How many milliliter of a 0.206M HI solution are needed to reduce 22.5 mL of a 0.374 M KMnO4 solution according to the following equation

10HI+2KMNO4+3H2SO4 - 5I2 + 2MnSO4+8H2O

204mL

Explanation:

We'll begin by calculating the number of mole of KMnO4 in 22.5 mL of 0.374 M KMnO4. This is illustrated below:

Molarity of KMnO4 = 0.374 M

Volume = 22.5 mL = 22.5/1000 = 2.25x10^-2L

Mole = ?

Molarity = mole / Volume

Mole = Molarity x Volume

Mole of KMnO4 = 0.374x2.25x10^-2

Mole of KMnO4 = 8.415x10^-3 mole

The equation for the reaction is given below:

10HI + 2KMnO4 + 3H2SO4 - > 5I2 + K2SO4 + 2MnSO4 + 8H2O

From the balanced equation above,

2 moles of KMnO4 reacted with 10 moles of HI.

Therefore, 8.415x10^-3 mole of KMnO4 will react with = (10x8.415x10^-3) / 2 = 0.0421 mole of HI.

Now, with this amount (i. e 0.0421 mole) of HI, we can obtain the volume of 0.206M HI solution needed for the reaction.

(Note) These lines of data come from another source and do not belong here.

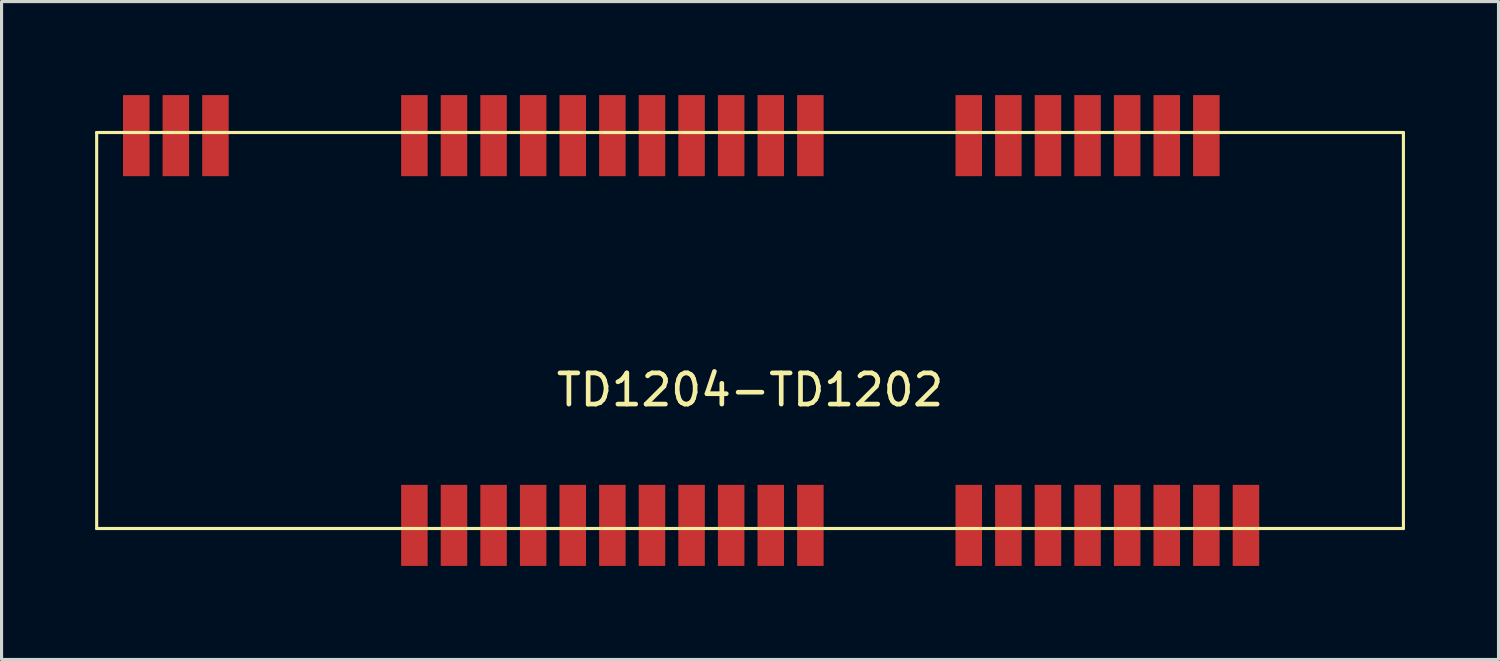
<source format=kicad_pcb>
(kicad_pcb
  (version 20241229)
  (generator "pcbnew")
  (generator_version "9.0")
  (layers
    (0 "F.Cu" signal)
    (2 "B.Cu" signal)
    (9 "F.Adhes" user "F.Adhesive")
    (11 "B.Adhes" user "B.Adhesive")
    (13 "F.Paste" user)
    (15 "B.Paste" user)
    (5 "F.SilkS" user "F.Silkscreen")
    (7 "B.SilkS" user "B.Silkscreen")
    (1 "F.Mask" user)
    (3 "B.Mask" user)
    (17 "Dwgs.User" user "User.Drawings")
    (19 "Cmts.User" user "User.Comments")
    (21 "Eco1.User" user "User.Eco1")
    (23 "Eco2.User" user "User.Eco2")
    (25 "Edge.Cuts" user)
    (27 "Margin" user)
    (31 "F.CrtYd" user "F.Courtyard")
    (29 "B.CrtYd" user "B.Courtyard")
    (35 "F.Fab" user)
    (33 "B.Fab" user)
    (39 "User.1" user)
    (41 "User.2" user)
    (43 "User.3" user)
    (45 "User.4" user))
  (footprint "TD1204-TD1202"
    (layer "F.Cu")
    (at 21.005 7.55)
    (property "Reference" "TD1204-TD1202" (at 0 1.905 0) (layer "F.SilkS") (effects (font (size 1 1) (thickness 0.15))))
    (attr through_hole)
    (fp_line (start -20.955 -6.35) (end 20.955 -6.35) (stroke (width 0.1) (type solid)) (layer "F.SilkS"))
    (fp_line (start -20.955 6.35) (end -20.955 -6.35) (stroke (width 0.1) (type solid)) (layer "F.SilkS"))
    (fp_line (start 20.955 -6.35) (end 20.955 6.35) (stroke (width 0.1) (type solid)) (layer "F.SilkS"))
    (fp_line (start 20.955 6.35) (end -20.955 6.35) (stroke (width 0.1) (type solid)) (layer "F.SilkS"))
    (pad "1" smd rect (at -10.765 6.25) (size 0.85 2.6) (layers "F.Cu" "F.Mask" "F.Paste"))
    (pad "2" smd rect (at -9.495 6.25) (size 0.85 2.6) (layers "F.Cu" "F.Mask" "F.Paste"))
    (pad "3" smd rect (at -8.225 6.25) (size 0.85 2.6) (layers "F.Cu" "F.Mask" "F.Paste"))
    (pad "4" smd rect (at -6.955 6.25) (size 0.85 2.6) (layers "F.Cu" "F.Mask" "F.Paste"))
    (pad "5" smd rect (at -5.685 6.25) (size 0.85 2.6) (layers "F.Cu" "F.Mask" "F.Paste"))
    (pad "6" smd rect (at -4.415 6.25) (size 0.85 2.6) (layers "F.Cu" "F.Mask" "F.Paste"))
    (pad "7" smd rect (at -3.145 6.25) (size 0.85 2.6) (layers "F.Cu" "F.Mask" "F.Paste"))
    (pad "8" smd rect (at -1.875 6.25) (size 0.85 2.6) (layers "F.Cu" "F.Mask" "F.Paste"))
    (pad "9" smd rect (at -0.605 6.25) (size 0.85 2.6) (layers "F.Cu" "F.Mask" "F.Paste"))
    (pad "10" smd rect (at 0.665 6.25) (size 0.85 2.6) (layers "F.Cu" "F.Mask" "F.Paste"))
    (pad "11" smd rect (at 1.935 6.25) (size 0.85 2.6) (layers "F.Cu" "F.Mask" "F.Paste"))
    (pad "12" smd rect (at 7.015 6.25) (size 0.85 2.6) (layers "F.Cu" "F.Mask" "F.Paste"))
    (pad "13" smd rect (at 8.285 6.25) (size 0.85 2.6) (layers "F.Cu" "F.Mask" "F.Paste"))
    (pad "14" smd rect (at 9.555 6.25) (size 0.85 2.6) (layers "F.Cu" "F.Mask" "F.Paste"))
    (pad "15" smd rect (at 10.825 6.25) (size 0.85 2.6) (layers "F.Cu" "F.Mask" "F.Paste"))
    (pad "16" smd rect (at 12.095 6.25) (size 0.85 2.6) (layers "F.Cu" "F.Mask" "F.Paste"))
    (pad "17" smd rect (at 13.365 6.25) (size 0.85 2.6) (layers "F.Cu" "F.Mask" "F.Paste"))
    (pad "18" smd rect (at 14.635 6.25) (size 0.85 2.6) (layers "F.Cu" "F.Mask" "F.Paste"))
    (pad "19" smd rect (at 15.905 6.25) (size 0.85 2.6) (layers "F.Cu" "F.Mask" "F.Paste"))
    (pad "20" smd rect (at 14.635 -6.25) (size 0.85 2.6) (layers "F.Cu" "F.Mask" "F.Paste"))
    (pad "21" smd rect (at 13.365 -6.25) (size 0.85 2.6) (layers "F.Cu" "F.Mask" "F.Paste"))
    (pad "22" smd rect (at 12.095 -6.25) (size 0.85 2.6) (layers "F.Cu" "F.Mask" "F.Paste"))
    (pad "23" smd rect (at 10.825 -6.25) (size 0.85 2.6) (layers "F.Cu" "F.Mask" "F.Paste"))
    (pad "24" smd rect (at 9.555 -6.25) (size 0.85 2.6) (layers "F.Cu" "F.Mask" "F.Paste"))
    (pad "25" smd rect (at 8.285 -6.25) (size 0.85 2.6) (layers "F.Cu" "F.Mask" "F.Paste"))
    (pad "26" smd rect (at 7.015 -6.25) (size 0.85 2.6) (layers "F.Cu" "F.Mask" "F.Paste"))
    (pad "27" smd rect (at 1.935 -6.25) (size 0.85 2.6) (layers "F.Cu" "F.Mask" "F.Paste"))
    (pad "28" smd rect (at 0.665 -6.25) (size 0.85 2.6) (layers "F.Cu" "F.Mask" "F.Paste"))
    (pad "29" smd rect (at -0.605 -6.25) (size 0.85 2.6) (layers "F.Cu" "F.Mask" "F.Paste"))
    (pad "30" smd rect (at -1.875 -6.25) (size 0.85 2.6) (layers "F.Cu" "F.Mask" "F.Paste"))
    (pad "31" smd rect (at -3.145 -6.25) (size 0.85 2.6) (layers "F.Cu" "F.Mask" "F.Paste"))
    (pad "32" smd rect (at -4.415 -6.25) (size 0.85 2.6) (layers "F.Cu" "F.Mask" "F.Paste"))
    (pad "33" smd rect (at -5.685 -6.25) (size 0.85 2.6) (layers "F.Cu" "F.Mask" "F.Paste"))
    (pad "34" smd rect (at -6.955 -6.25) (size 0.85 2.6) (layers "F.Cu" "F.Mask" "F.Paste"))
    (pad "35" smd rect (at -8.225 -6.25) (size 0.85 2.6) (layers "F.Cu" "F.Mask" "F.Paste"))
    (pad "36" smd rect (at -9.495 -6.25) (size 0.85 2.6) (layers "F.Cu" "F.Mask" "F.Paste"))
    (pad "37" smd rect (at -10.765 -6.25) (size 0.85 2.6) (layers "F.Cu" "F.Mask" "F.Paste"))
    (pad "38" smd rect (at -17.145 -6.25) (size 0.85 2.6) (layers "F.Cu" "F.Mask" "F.Paste"))
    (pad "39" smd rect (at -18.415 -6.25) (size 0.85 2.6) (layers "F.Cu" "F.Mask" "F.Paste"))
    (pad "40" smd rect (at -19.685 -6.25) (size 0.85 2.6) (layers "F.Cu" "F.Mask" "F.Paste")))
  (gr_rect
    (start -3 -3)
    (end 45.01 18.1)
    (stroke (width 0.1) (type default))
    (fill no)
    (layer "Edge.Cuts")))
</source>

This is illustrated below:

Molarity of HI = 0.206M

Mole of HI = 0.0421 mole

Volume = ?

Molarity = mole / Volume

Volume = mole/Molarity

Volume = 0.0421/0.206

Volume = 0.204L

Now let us convert 0.204L to mL. This is illustrated below:

1L = 1000mL

0.204L = 0.204 x 1000 = 204mL

Therefore, 204mL of 0.206M HI solution is needed for the reaction.